Soon, Liv Redpath’s deliberatively seductive Zerbinetta attracts his attention. She will teach the young Composer what he needs to know about women and love.
Jarrett Ott’s Arlecchino, Matthew DiBattista’s Scaramuccio, Terrence Chin-Loy’s Brighella and Anthony Robin Schneider’s Truffaldino
The production’s other delights include the antics of Zerbinetta’s four pagliacci, Harlequin (Pennsylvania baritone Jarrett Ott), Scaramuccio (Massachusetts tenor Matthew DiBattista), Brighella (Florida tenor Terrence Chin-Loy) and Truffaldino (New Zealand bass Anthony Robin Schneider).
[Below: Zerbinetta (Liv Redpath, above, second from left) explores the island of Naxos with her song and dance men (left to right, Brighella, Truffaldino, Harlequin and Scaramuccio); edited image, based on a Ken Howard photograph, courtesy of the Santa Fe Opera.]
Dressed in formal attire with canes (albeit barefooted), their extensive and clever dance routines included a homage to American vaudeville.

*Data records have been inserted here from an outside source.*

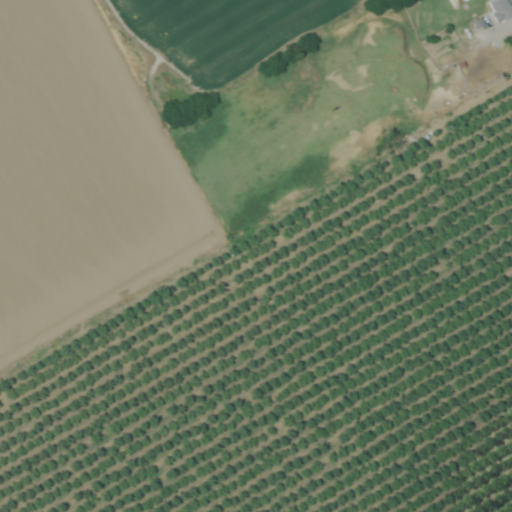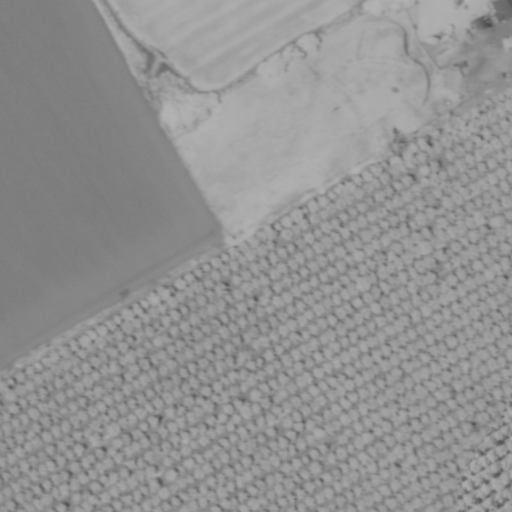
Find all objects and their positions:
building: (498, 9)
crop: (256, 256)
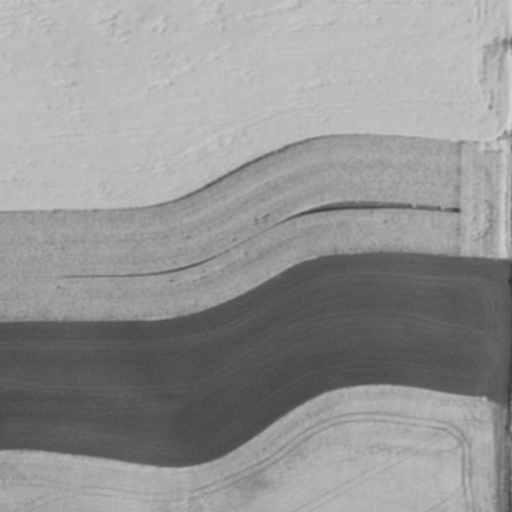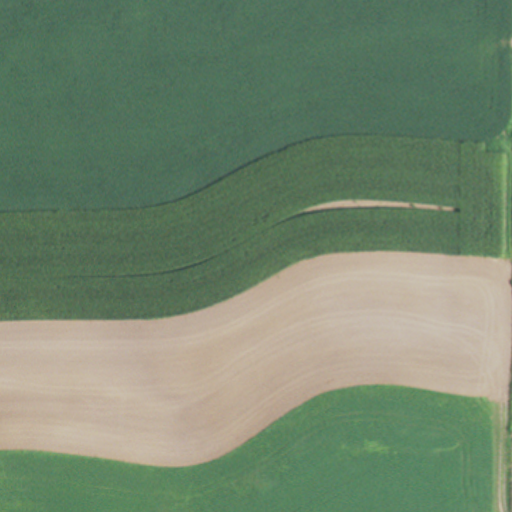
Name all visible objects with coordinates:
crop: (256, 256)
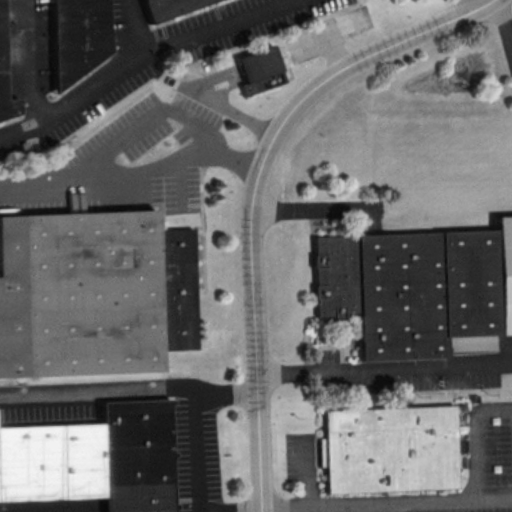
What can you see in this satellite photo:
building: (164, 5)
building: (166, 7)
road: (131, 28)
building: (78, 35)
road: (230, 36)
building: (77, 37)
road: (325, 39)
road: (40, 58)
building: (257, 69)
building: (259, 70)
building: (5, 74)
building: (6, 94)
road: (226, 110)
road: (152, 119)
road: (132, 173)
road: (251, 192)
road: (310, 211)
building: (415, 287)
building: (417, 288)
building: (92, 293)
building: (93, 293)
road: (509, 308)
road: (13, 399)
building: (387, 448)
building: (387, 449)
road: (195, 451)
building: (92, 458)
building: (93, 458)
road: (481, 502)
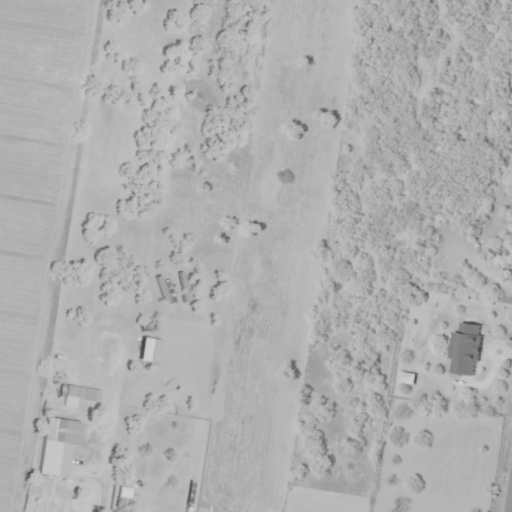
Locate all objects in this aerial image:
building: (463, 348)
building: (69, 391)
building: (51, 458)
road: (510, 505)
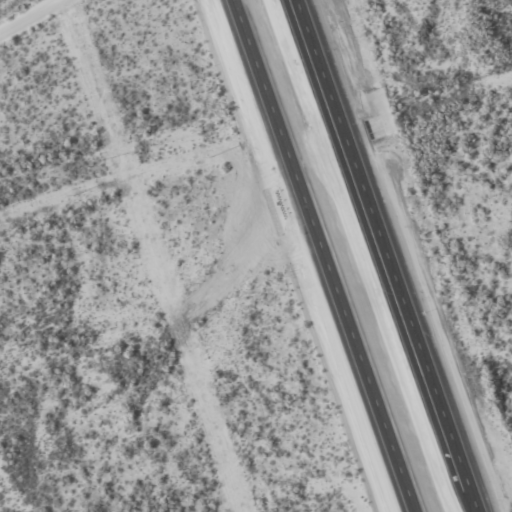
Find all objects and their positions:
road: (32, 17)
road: (389, 256)
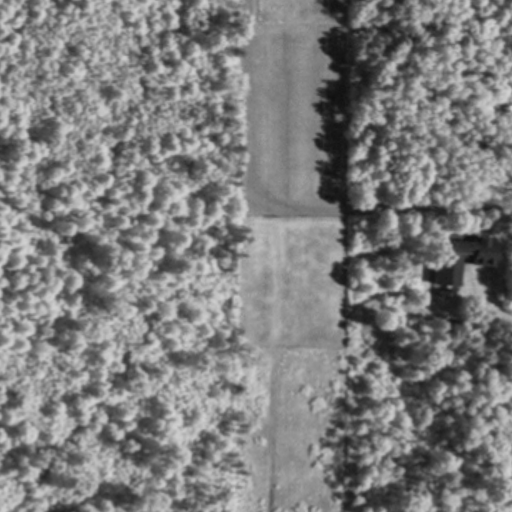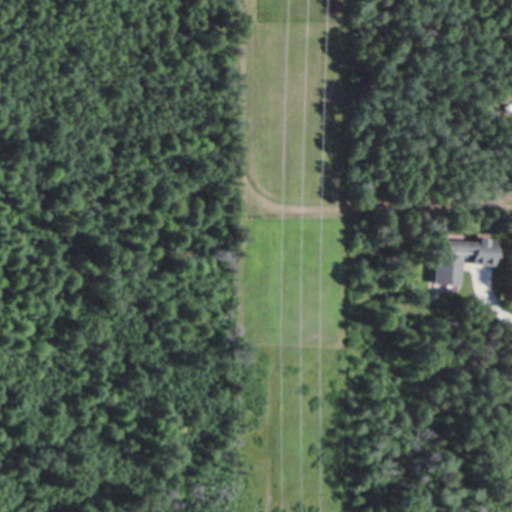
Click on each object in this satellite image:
building: (459, 255)
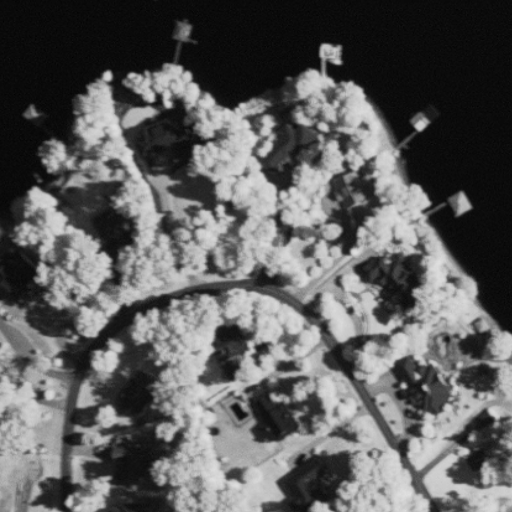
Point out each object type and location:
building: (171, 139)
building: (290, 148)
building: (357, 189)
building: (110, 225)
road: (173, 227)
road: (278, 232)
road: (342, 251)
building: (19, 272)
building: (400, 281)
road: (226, 284)
road: (81, 322)
road: (44, 324)
building: (233, 350)
road: (31, 358)
building: (239, 370)
building: (430, 385)
building: (142, 396)
road: (36, 398)
building: (281, 416)
building: (480, 459)
building: (135, 464)
building: (309, 485)
building: (129, 509)
road: (426, 510)
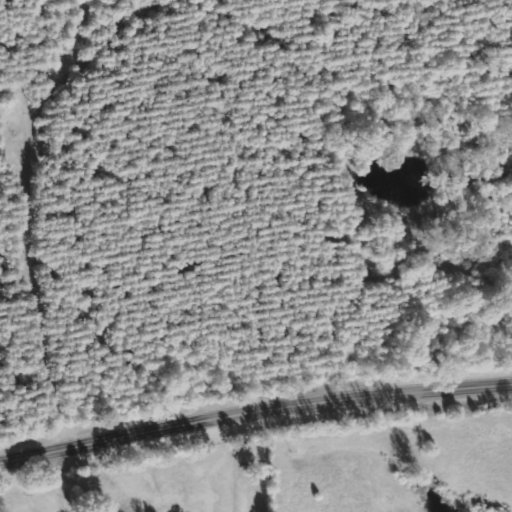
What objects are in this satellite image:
road: (254, 410)
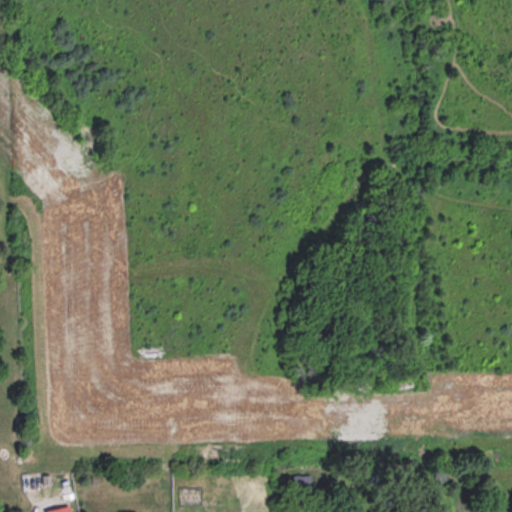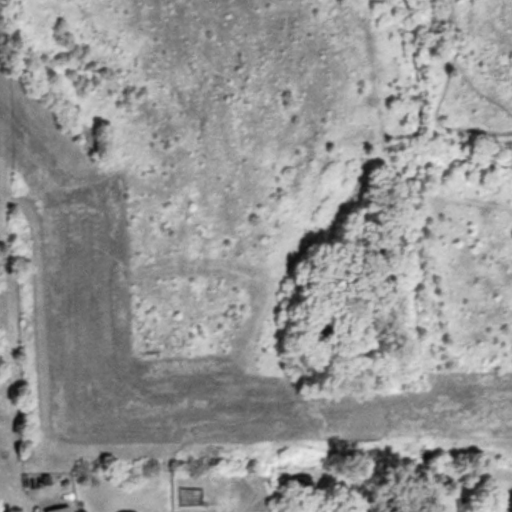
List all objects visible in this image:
building: (439, 476)
building: (439, 476)
building: (301, 488)
building: (301, 488)
building: (57, 509)
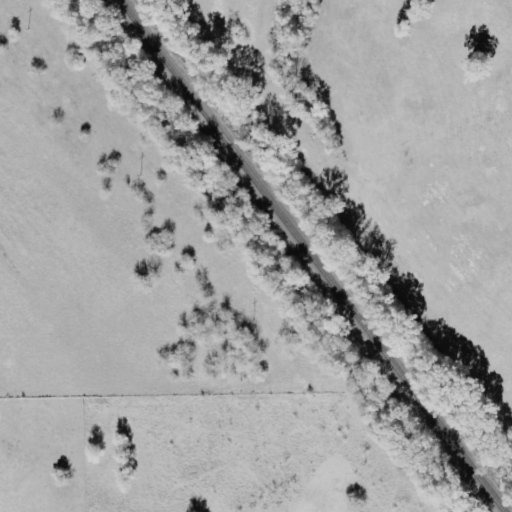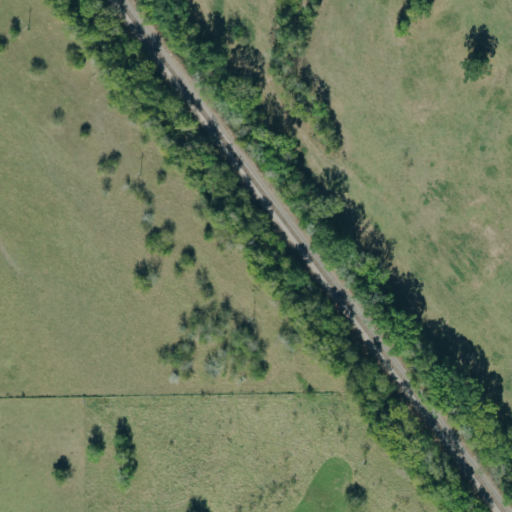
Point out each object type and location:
railway: (306, 255)
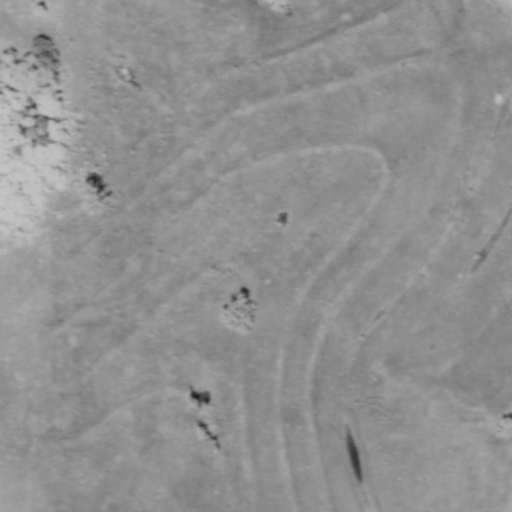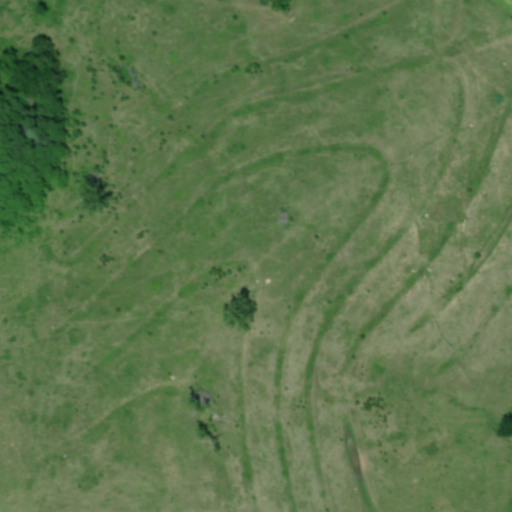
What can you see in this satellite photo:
crop: (508, 2)
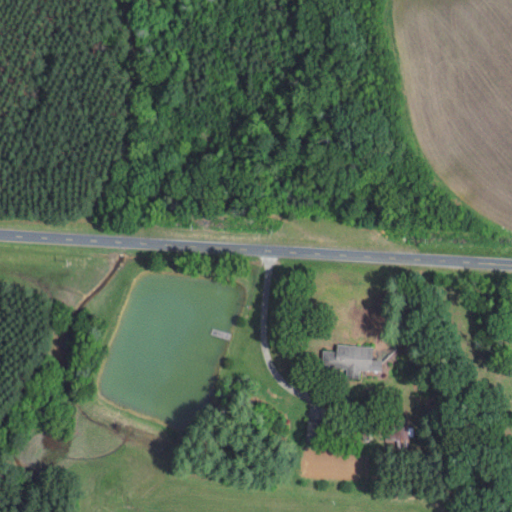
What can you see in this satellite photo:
road: (255, 249)
road: (264, 336)
building: (352, 358)
building: (314, 430)
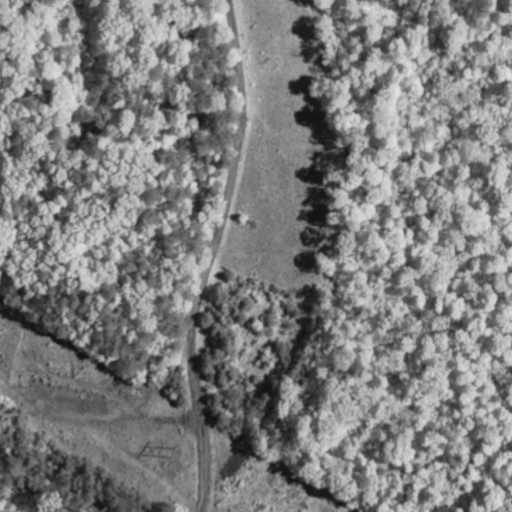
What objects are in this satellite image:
power tower: (194, 447)
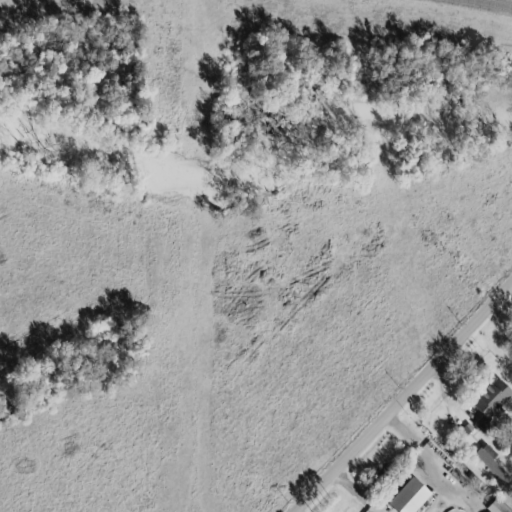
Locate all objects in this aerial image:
road: (400, 393)
building: (487, 403)
building: (488, 462)
building: (404, 497)
building: (493, 507)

Maryland choreographer Kyle Lang was responsible for the crowd-pleasing dance numbers.
Rod Gilfry’s Music Master, Brenton Ryan’s Dancing Master, Kevin Burdette’s Major Domo and Other Cast Members
The prologue offers opportunities for principal singers to shine in relatively brief character roles.
The eminent California baritone Rod Gilfry made a strong impression singing the role of the beleaguered Music Master, the Composer’s teacher and agent.
[Below: Rod Gilfry as the Music Master; edited image, based on a Ken Howard photograph, courtesy of the Santa Fe Opera.]
Missouri tenor Brenton Ryan brilliantly performed the role of the effete Dancing Master. The versatile Tennessee bass Kevin Burdette was superb as the snooty Major Domo (a speaking role).
[Below: the Dancing Master (Brenton Ryan, left) tries to calm the distressed Composer (Amanda Majeski, right); edited image, based on a Ken Howard photograph, courtesy of the Santa Fe Opera.]
California baritone Jarrett Logan Porter was appropriately hysterical as the deeply insulted Wigmaker. Michigan bass Brent Michael Smith did a great job in the brief role of the Footman. North Carolina tenor Jesse Darden was an Officer.
[Below: Kevin Burdette as the Major Domo; edited image, based on a Ken Howard photograph, courtesy of the Santa Fe Opera.]
The three nymphs – Najade (Pennsylvania soprano Meryl Dominguez), Dryad (Ohio mezzo-soprano Samantha Gossard) and Echo (Texas soprano Sarah Tucker) – beautifully performed Strauss’ close harmonies.
Maestro James Gaffigan and the Musical Performance
The Santa Fe Opera Orchestra responded beautifully to New York Maestro James Gaffigan’s impassioned reading of Strauss’ masterpiece.
[Below: Maestro James Gaffigan; edited image of a professional photograph, from www.jamesgaffigan.com.]
Tim Albery’s Direction and Tobias Hoheisel’s Scenic and Costume Design
British stage director Tim Albery’s new production abounds in attractive features, distilling both the comic essence and the humanity of Strauss’ confection. Among those features is the division of the opera into both German (the world of Ariadne, Bacchus and the Nymphs) and English (the “backstage” world and the opera’s improvisational characters).
Under that formula, Albery translated the prologue into English and also translated the discussions that take place on Naxos among Zerbinetta and her men into English. The arias sung directly to Ariadne – Zerbinetta’s Grossmächtige Prinzessin and Harlequin’s Lieben, Hassen, Hoffen, Zagen – are performed in German.
The backstage set for the Prologue was especially effective.
[Below: the backstage area to the in-house theater of the “richest man in Vienna”; edited image, based on a Ken Howard photograph, courtesy of the Santa Fe Opera.]
I suspect the Naxos set, created by Albery’s frequent collaborator, Tobias Hoheisel, was tongue-in-cheek. We know “the richest man in Vienna” is annoyed with the set for Naxos sitting in the middle of his ballroom. Hoheisel’s set seems designed to be just what would annoy such a man.
I enthusiastically recommend the cast and production both for the veteran opera goer and the adventurous person new to opera.